Mr. York declined to comment on whether that investigation might thwart Pike County's plan to open the property to the public.
I really would not want to speculate on any possible action we might take until the investigation is complete, he said.
Stone Mining Co. of Matewan, W.Va., donated the 13-acre sludge pond, now stocked with fish, to Pike County last month. Burt Melton, public-works commissioner for the county, said he's not sure when the property will be opened to the public.
That won't be my call, he said. It'll be up to the fiscal court.
Officials from the Kentucky Department for Surface Mining Reclamation and Enforcement, the U.S. Office of Surface Mining and the U.S. Mine Safety and Health Administration gave their approval for the property to be donated to the county.
Stone Mining has also built a paved road and three picnic shelters on the property.
David Cooper, a member of the environmental group Kentuckians for the Commonwealth, said he was shocked that Pike County had accepted ownership of the sludge pond.
I think the officials in Pike County had to be insane to accept the liability of the sludge pond, Mr. Cooper said. Someone should tell those folks what happened in Martin County.
An underground mine collapsed beneath a 70-acre sludge pond on a mountaintop outside Inez on Oct. 11, creating a leak that allowed slurry to burst through abandoned mine portals and into streams. The U.S. Environmental Protection Agency called the spill one of the Southeast's worst environmental disasters.
Pike County Judge-Executive Karen Gibson said Mr. Vansant's comments have raised concerns locally.
I'm taking everything he said seriously, she said. If there was any possibility that it wasn't a safe lake, we'll ask that it be drained.
Ms. Gibson said she doesn't think that will be necessary.
I think they're going to come back with a report that says it's still safe, she said.
MSHA has already done just that. Kathy Snyder, a spokeswoman for the federal agency, said inspectors made a site visit last week and found no defects that would stop the lake from being used for recreational purposes.

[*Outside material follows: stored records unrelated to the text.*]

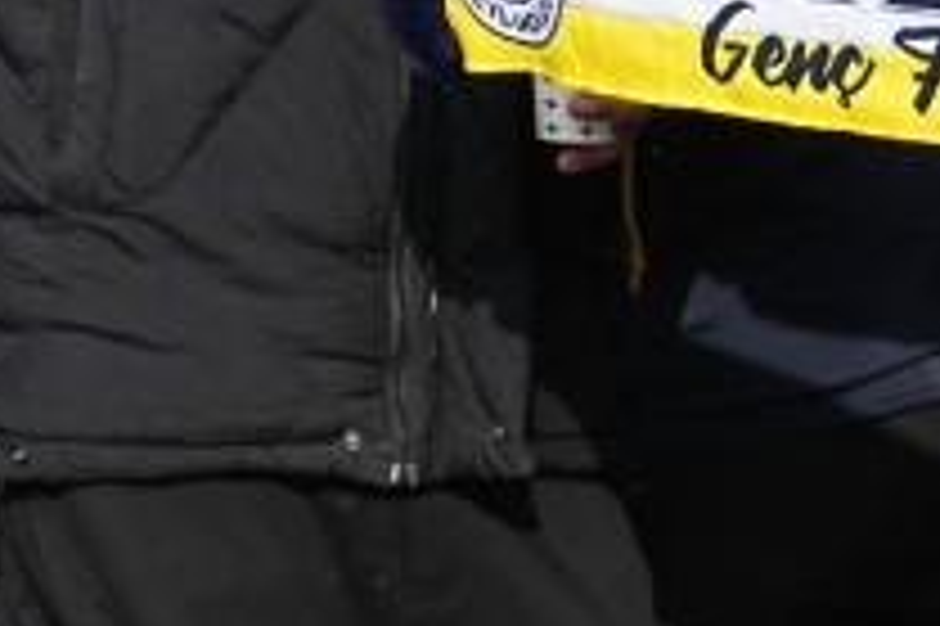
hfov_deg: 2.8
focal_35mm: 746
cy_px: -498
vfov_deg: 1.8
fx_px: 19463
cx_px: 1372
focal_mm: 150
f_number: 3.5
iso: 250
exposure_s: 1/3200
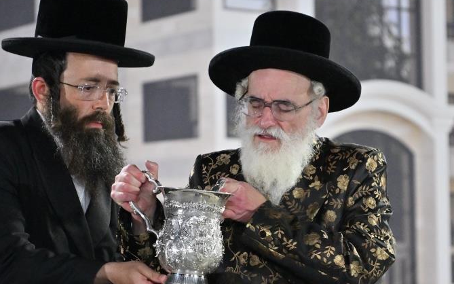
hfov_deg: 4.5
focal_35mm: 468
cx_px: 259
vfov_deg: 2.8
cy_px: 200
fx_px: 5790
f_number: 2.8
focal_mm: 200
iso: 1600
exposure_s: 1/250
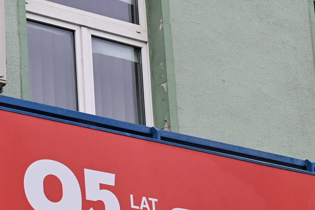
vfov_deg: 8.8
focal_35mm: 156
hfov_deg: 13.2
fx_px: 1365
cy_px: 206
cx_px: 132
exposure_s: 1/60
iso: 560
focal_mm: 50
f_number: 11
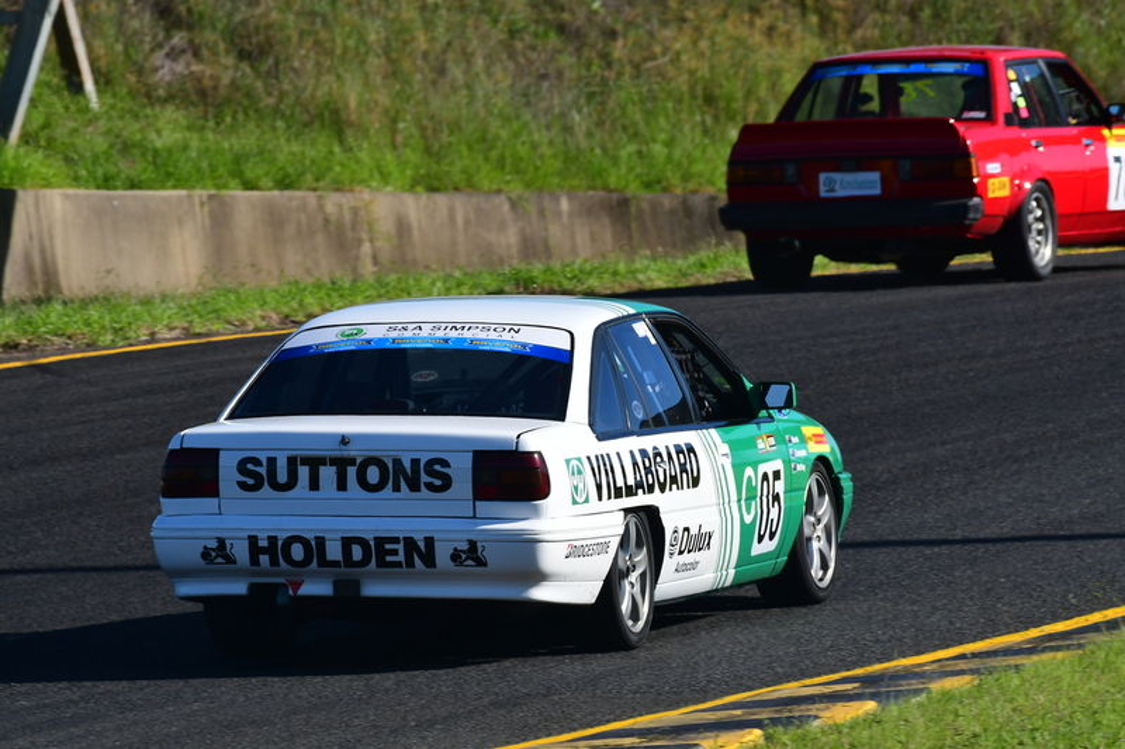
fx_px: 19682
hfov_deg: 3.3
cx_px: 562
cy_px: 374
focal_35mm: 630
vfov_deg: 2.2
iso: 500
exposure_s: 1/640
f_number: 13
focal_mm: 420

The agency categorized the pond as having a low risk of failing.
By donating the land to Pike County, Mr. Vansant said the company no longer faces the expensive task of reclaiming the land. In addition, Mr. Vansant said, the company no longer faces financial and legal repercussions if the pond were to fail. He said Pike County now bears that burden.
Mr. Vansant recommended that Pike County pay to drain the lake and fill it with soil to eliminate the possibility of a sludge spill. By doing that, he said, residents won't have to worry about being hit by a wall of black water.